Nic gives me a dubious look.

“Besides,” I continue. “He’s not all there – did you hear what he was saying? All that my house is a lie and the walls go on for ever and blah-blah?” I try to say it like it’s no biggie, but truth be told, even repeating the words sends a horrid little shiver up my spine.

“If he took Reggie, and set all this up,” Nic says, “then he’s obviously not a complete fruitcake. Plus, he knows how many of us there are. If we don’t all show at the same time, he’ll figure out something’s up. It’s not worth the risk.”
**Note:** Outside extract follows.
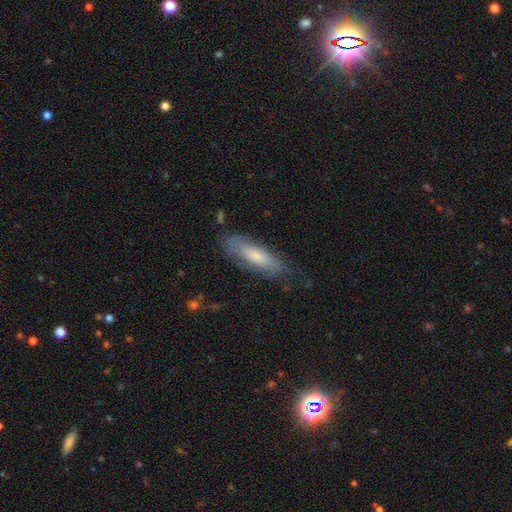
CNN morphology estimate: Smooth or featured? Predicted: smooth (p=0.57). How rounded? Predicted: cigar-shaped (p=0.52). Merging? Predicted: none (p=0.67).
“We… we wait until we’ve made the exchange, till we’ve got Reggie back. Then we can hit him. He can’t take all of us at the same time.”

“Good plan,” Annie mutters.

A group of people – homeless folk from the camp, it looks like – move past us on the opposite side of the river. They’re arguing about something, angry voices reaching us.

A brainwave. “Hey.” I snap a finger at Leo. “You’ve still got some juice, right? You didn’t blow it all on that pigeon?”

“Um,” he says. “I think so.”

“Perfect!” I spread my hands. “So we zap him the second we see him. Boom. We all go home.”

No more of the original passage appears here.